In the most comprehensive study yet of its kind, researchers at the University of Aberdeen in Scotland and the Chinese Academy of Sciences in Beijing, China concluded that only fat causes mice to gain excessive weight over a long period of time.
The findings of the study could potentially put a nail in the coffin on the long-standing controversial debate on which among the several diets in the world is the best for avoiding excessive weight gain.
Studying The 3 Major Food Groups
Food is made up of the three macronutrients, such as carbohydrates, protein, and fat. The goal of the study was to see which among these macronutrients caused weight gain in mice.
The research published in the journal Cell Metabolism examined a total of 30 different diets, each one having different proportions of carbohydrates, protein, and fat.
The scientists conducted the study on laboratory mice.
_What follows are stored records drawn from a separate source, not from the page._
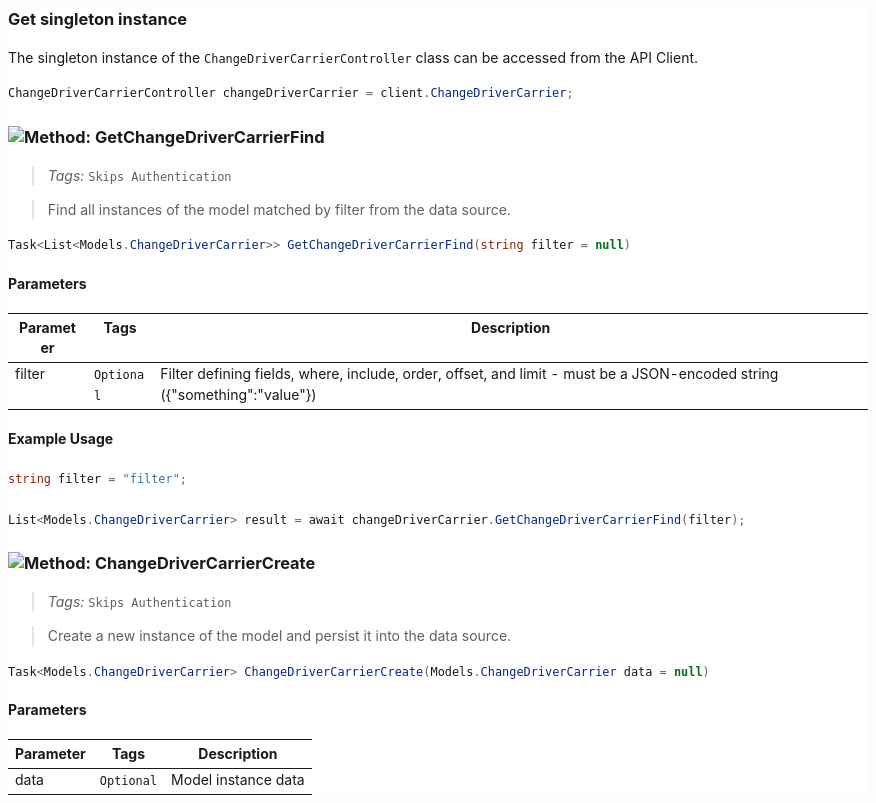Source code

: ### Get singleton instance

The singleton instance of the ``` ChangeDriverCarrierController ``` class can be accessed from the API Client.

```csharp
ChangeDriverCarrierController changeDriverCarrier = client.ChangeDriverCarrier;
```

### <a name="get_change_driver_carrier_find"></a>![Method: ](https://apidocs.io/img/method.png "LoopBackApplication.Standard.Controllers.ChangeDriverCarrierController.GetChangeDriverCarrierFind") GetChangeDriverCarrierFind

> *Tags:*  ``` Skips Authentication ``` 

> Find all instances of the model matched by filter from the data source.


```csharp
Task<List<Models.ChangeDriverCarrier>> GetChangeDriverCarrierFind(string filter = null)
```

#### Parameters

| Parameter | Tags | Description |
|-----------|------|-------------|
| filter |  ``` Optional ```  | Filter defining fields, where, include, order, offset, and limit - must be a JSON-encoded string ({"something":"value"}) |


#### Example Usage

```csharp
string filter = "filter";

List<Models.ChangeDriverCarrier> result = await changeDriverCarrier.GetChangeDriverCarrierFind(filter);

```


### <a name="change_driver_carrier_create"></a>![Method: ](https://apidocs.io/img/method.png "LoopBackApplication.Standard.Controllers.ChangeDriverCarrierController.ChangeDriverCarrierCreate") ChangeDriverCarrierCreate

> *Tags:*  ``` Skips Authentication ``` 

> Create a new instance of the model and persist it into the data source.


```csharp
Task<Models.ChangeDriverCarrier> ChangeDriverCarrierCreate(Models.ChangeDriverCarrier data = null)
```

#### Parameters

| Parameter | Tags | Description |
|-----------|------|-------------|
| data |  ``` Optional ```  | Model instance data |
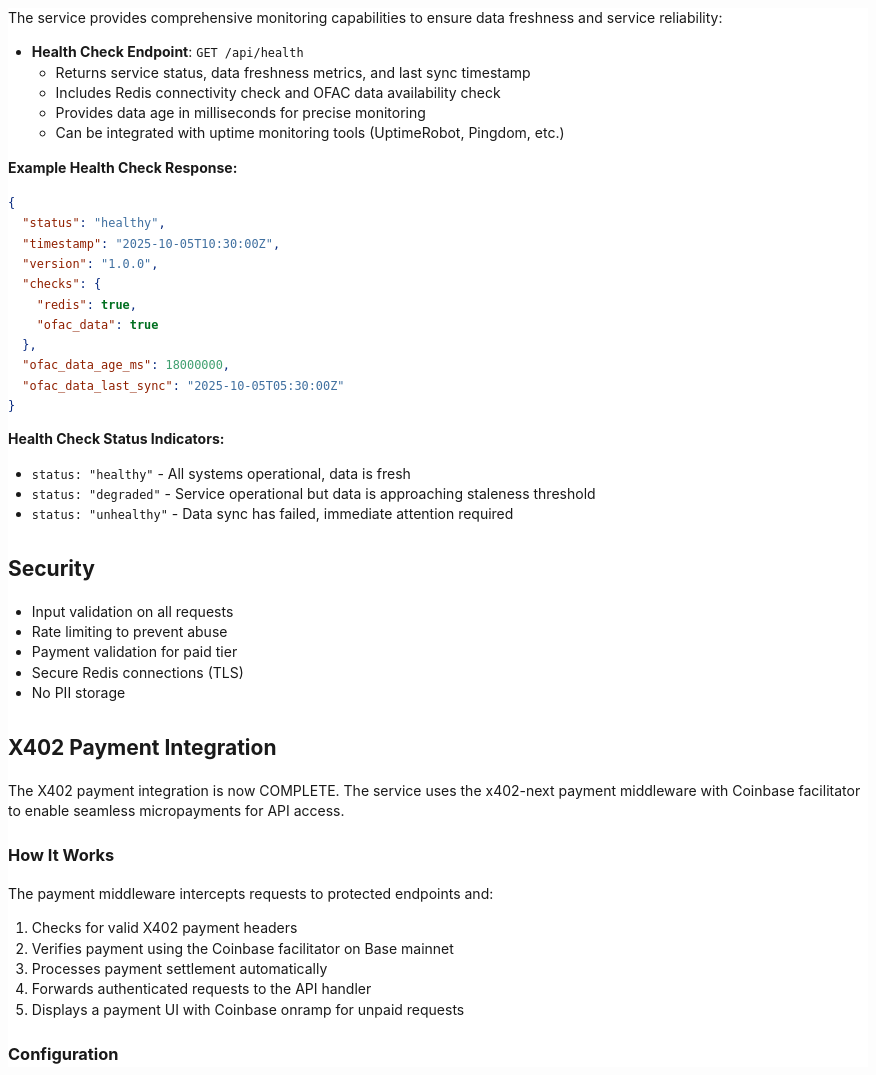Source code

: The service provides comprehensive monitoring capabilities to ensure data freshness and service reliability:

- **Health Check Endpoint**: `GET /api/health`
  - Returns service status, data freshness metrics, and last sync timestamp
  - Includes Redis connectivity check and OFAC data availability check
  - Provides data age in milliseconds for precise monitoring
  - Can be integrated with uptime monitoring tools (UptimeRobot, Pingdom, etc.)

**Example Health Check Response:**
```json
{
  "status": "healthy",
  "timestamp": "2025-10-05T10:30:00Z",
  "version": "1.0.0",
  "checks": {
    "redis": true,
    "ofac_data": true
  },
  "ofac_data_age_ms": 18000000,
  "ofac_data_last_sync": "2025-10-05T05:30:00Z"
}
```

**Health Check Status Indicators:**
- `status: "healthy"` - All systems operational, data is fresh
- `status: "degraded"` - Service operational but data is approaching staleness threshold
- `status: "unhealthy"` - Data sync has failed, immediate attention required

## Security

- Input validation on all requests
- Rate limiting to prevent abuse
- Payment validation for paid tier
- Secure Redis connections (TLS)
- No PII storage

## X402 Payment Integration

The X402 payment integration is now COMPLETE. The service uses the x402-next payment middleware with Coinbase facilitator to enable seamless micropayments for API access.

### How It Works

The payment middleware intercepts requests to protected endpoints and:
1. Checks for valid X402 payment headers
2. Verifies payment using the Coinbase facilitator on Base mainnet
3. Processes payment settlement automatically
4. Forwards authenticated requests to the API handler
5. Displays a payment UI with Coinbase onramp for unpaid requests

### Configuration
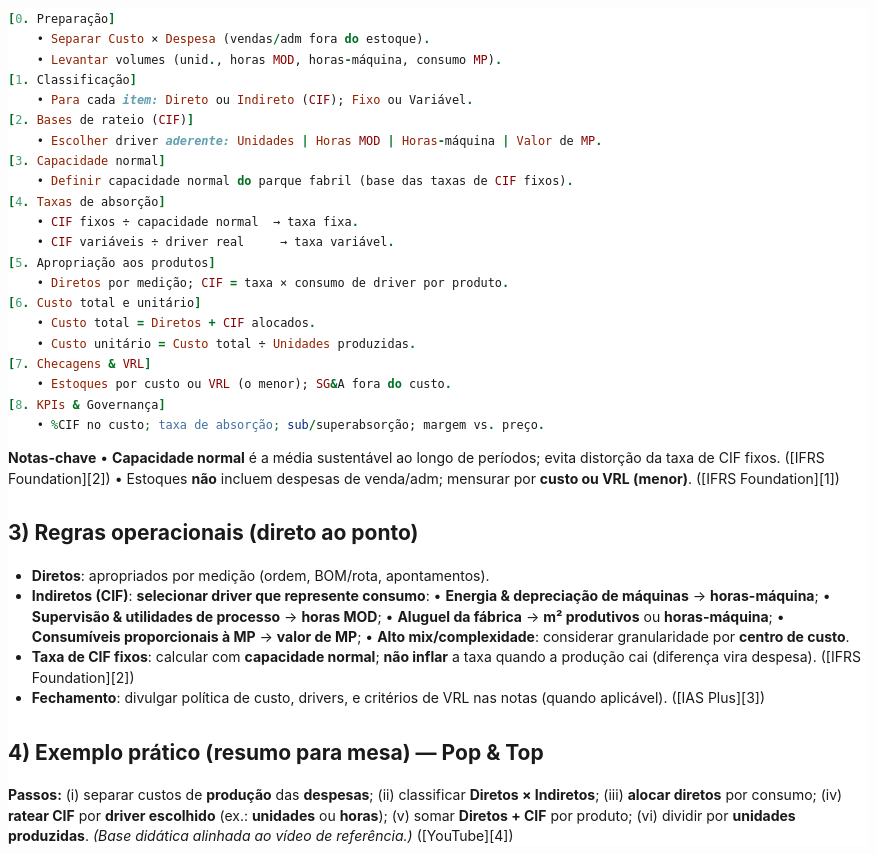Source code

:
 ```Ruby
[0. Preparação]
    • Separar Custo × Despesa (vendas/adm fora do estoque).
    • Levantar volumes (unid., horas MOD, horas-máquina, consumo MP).
[1. Classificação]
    • Para cada item: Direto ou Indireto (CIF); Fixo ou Variável.
[2. Bases de rateio (CIF)]
    • Escolher driver aderente: Unidades | Horas MOD | Horas-máquina | Valor de MP.
[3. Capacidade normal]
    • Definir capacidade normal do parque fabril (base das taxas de CIF fixos).
[4. Taxas de absorção]
    • CIF fixos ÷ capacidade normal  → taxa fixa.
    • CIF variáveis ÷ driver real     → taxa variável.
[5. Apropriação aos produtos]
    • Diretos por medição; CIF = taxa × consumo de driver por produto.
[6. Custo total e unitário]
    • Custo total = Diretos + CIF alocados.
    • Custo unitário = Custo total ÷ Unidades produzidas.
[7. Checagens & VRL]
    • Estoques por custo ou VRL (o menor); SG&A fora do custo.
[8. KPIs & Governança]
    • %CIF no custo; taxa de absorção; sub/superabsorção; margem vs. preço.
```

**Notas-chave**
• **Capacidade normal** é a média sustentável ao longo de períodos; evita distorção da taxa de CIF fixos. ([IFRS Foundation][2])
• Estoques **não** incluem despesas de venda/adm; mensurar por **custo ou VRL (menor)**. ([IFRS Foundation][1])


## 3) Regras operacionais (direto ao ponto)

* **Diretos**: apropriados por medição (ordem, BOM/rota, apontamentos).
* **Indiretos (CIF)**: **selecionar driver que represente consumo**:
  • **Energia & depreciação de máquinas** → **horas-máquina**;
  • **Supervisão & utilidades de processo** → **horas MOD**;
  • **Aluguel da fábrica** → **m² produtivos** ou **horas-máquina**;
  • **Consumíveis proporcionais à MP** → **valor de MP**;
  • **Alto mix/complexidade**: considerar granularidade por **centro de custo**.
* **Taxa de CIF fixos**: calcular com **capacidade normal**; **não inflar** a taxa quando a produção cai (diferença vira despesa). ([IFRS Foundation][2])
* **Fechamento**: divulgar política de custo, drivers, e critérios de VRL nas notas (quando aplicável). ([IAS Plus][3])


## 4) Exemplo prático (resumo para mesa) — **Pop** & **Top**

**Passos:** (i) separar custos de **produção** das **despesas**; (ii) classificar **Diretos × Indiretos**; (iii) **alocar diretos** por consumo; (iv) **ratear CIF** por **driver escolhido** (ex.: **unidades** ou **horas**); (v) somar **Diretos + CIF** por produto; (vi) dividir por **unidades produzidas**. *(Base didática alinhada ao vídeo de referência.)* ([YouTube][4])
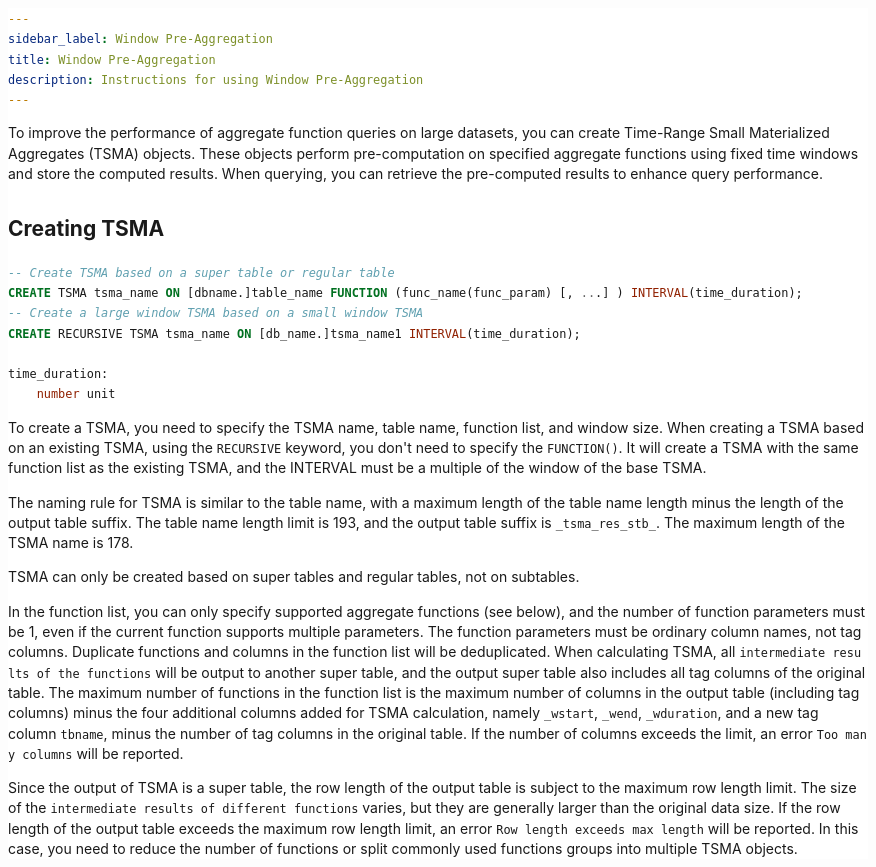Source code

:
 ```yaml
---
sidebar_label: Window Pre-Aggregation
title: Window Pre-Aggregation
description: Instructions for using Window Pre-Aggregation
---
```


To improve the performance of aggregate function queries on large datasets, you can create Time-Range Small Materialized Aggregates (TSMA) objects. These objects perform pre-computation on specified aggregate functions using fixed time windows and store the computed results. When querying, you can retrieve the pre-computed results to enhance query performance.

## Creating TSMA

```sql
-- Create TSMA based on a super table or regular table
CREATE TSMA tsma_name ON [dbname.]table_name FUNCTION (func_name(func_param) [, ...] ) INTERVAL(time_duration);
-- Create a large window TSMA based on a small window TSMA
CREATE RECURSIVE TSMA tsma_name ON [db_name.]tsma_name1 INTERVAL(time_duration);

time_duration:
    number unit
```

To create a TSMA, you need to specify the TSMA name, table name, function list, and window size. When creating a TSMA based on an existing TSMA, using the `RECURSIVE` keyword, you don't need to specify the `FUNCTION()`. It will create a TSMA with the same function list as the existing TSMA, and the INTERVAL must be a multiple of the window of the base TSMA.

The naming rule for TSMA is similar to the table name, with a maximum length of the table name length minus the length of the output table suffix. The table name length limit is 193, and the output table suffix is `_tsma_res_stb_`. The maximum length of the TSMA name is 178.

TSMA can only be created based on super tables and regular tables, not on subtables.

In the function list, you can only specify supported aggregate functions (see below), and the number of function parameters must be 1, even if the current function supports multiple parameters. The function parameters must be ordinary column names, not tag columns. Duplicate functions and columns in the function list will be deduplicated. When calculating TSMA, all `intermediate results of the functions` will be output to another super table, and the output super table also includes all tag columns of the original table. The maximum number of functions in the function list is the maximum number of columns in the output table (including tag columns) minus the four additional columns added for TSMA calculation, namely `_wstart`, `_wend`, `_wduration`, and a new tag column `tbname`, minus the number of tag columns in the original table. If the number of columns exceeds the limit, an error `Too many columns` will be reported.

Since the output of TSMA is a super table, the row length of the output table is subject to the maximum row length limit. The size of the `intermediate results of different functions` varies, but they are generally larger than the original data size. If the row length of the output table exceeds the maximum row length limit, an error `Row length exceeds max length` will be reported. In this case, you need to reduce the number of functions or split commonly used functions groups into multiple TSMA objects.

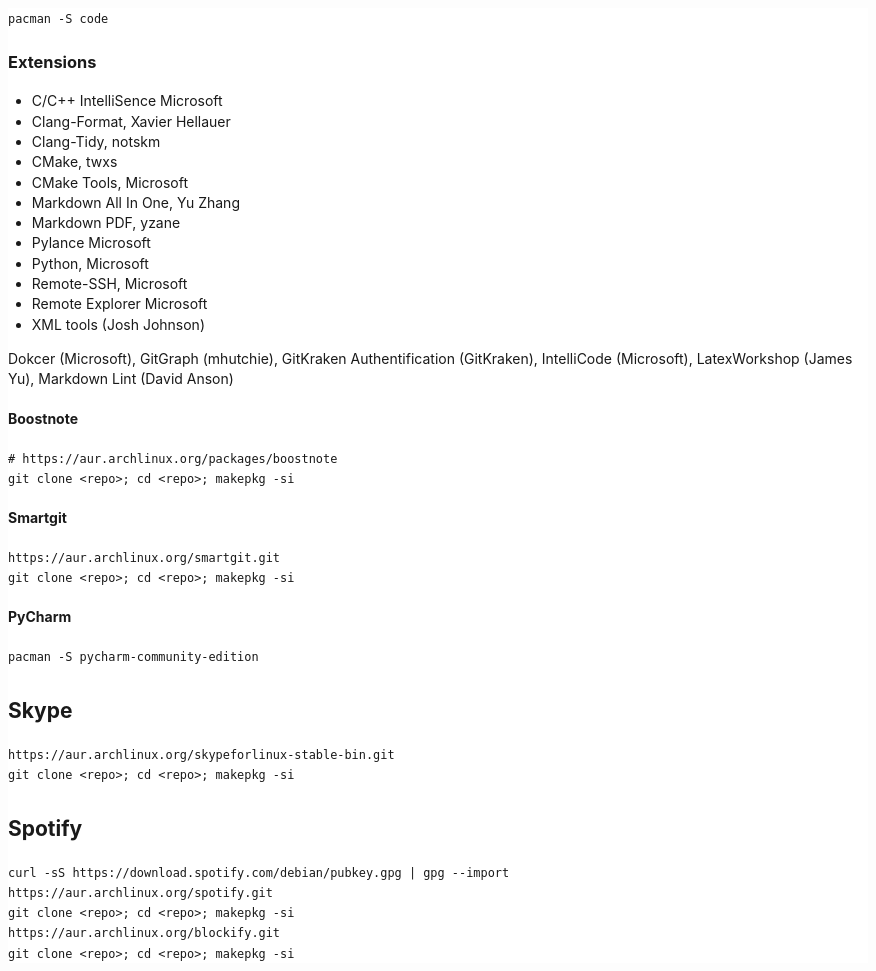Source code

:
 ```
pacman -S code
```

### Extensions

- C/C++ IntelliSence Microsoft
- Clang-Format, Xavier Hellauer
- Clang-Tidy, notskm
- CMake, twxs
- CMake Tools, Microsoft
- Markdown All In One, Yu Zhang
- Markdown PDF, yzane
- Pylance Microsoft
- Python, Microsoft
- Remote-SSH, Microsoft
- Remote Explorer Microsoft
- XML tools (Josh Johnson)

Dokcer (Microsoft), GitGraph (mhutchie), GitKraken Authentification (GitKraken), IntelliCode (Microsoft), LatexWorkshop (James Yu), Markdown Lint (David Anson)
#### Boostnote

```
# https://aur.archlinux.org/packages/boostnote
git clone <repo>; cd <repo>; makepkg -si
```

#### Smartgit

```
https://aur.archlinux.org/smartgit.git
git clone <repo>; cd <repo>; makepkg -si
```

#### PyCharm

```
pacman -S pycharm-community-edition
```

## Skype

```
https://aur.archlinux.org/skypeforlinux-stable-bin.git
git clone <repo>; cd <repo>; makepkg -si
```

## Spotify

```
curl -sS https://download.spotify.com/debian/pubkey.gpg | gpg --import
https://aur.archlinux.org/spotify.git
git clone <repo>; cd <repo>; makepkg -si
https://aur.archlinux.org/blockify.git
git clone <repo>; cd <repo>; makepkg -si
```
Each of the mice was made to eat a single diet for three months. This is equivalent to nine years for humans.
Over the course of the study, the researchers made more than 100,000 measurements of changes in both body weight and body fat in the mice using micro MRI machines.
Only Fat Causes Weight Gain
The researchers concluded that among the food groups, only fat caused weight gain in mice. Lead author John Speakman, chair of zoology at the University of Aberdeen, says that the amount of carbohydrates and protein in the diet did not induce weight gain in the subjects.
"The result of this enormous study was unequivocal - the only thing that made the mice get fat was eating more fat in their diets," Speakman says.
The researchers also found that even carbohydrates that contain 30 percent of calories from sugar, which is widely believed to induce weight gain, did not have an effect. Sugar and fat, a combination found commonly in baked goods and pastries, were also found to not have any impact more than fat alone.
They also found that diets with very low amounts of protein (5 percent or less) did not cause the mice to eat more. This suggests that there is no such thing as a protein target.
The researchers believe that dietary fat has this impact on weight gain because it stimulates the reward centers in the brain, causing the mice to eat more when they eat fat.
The Right Direction
The study was conducted on mice, which is its biggest limitation. However, mice are often used in laboratory experiments in instances where human studies pose a challenge because mice and humans have similar physiologies and metabolism patterns.
Speakman says it is unlikely that a study of this scope and kind will be done on humans because it is difficult to subject humans to such a controlled diet for extremely long periods of time. Research done on mice may be the best scientific evidence humans may have for now.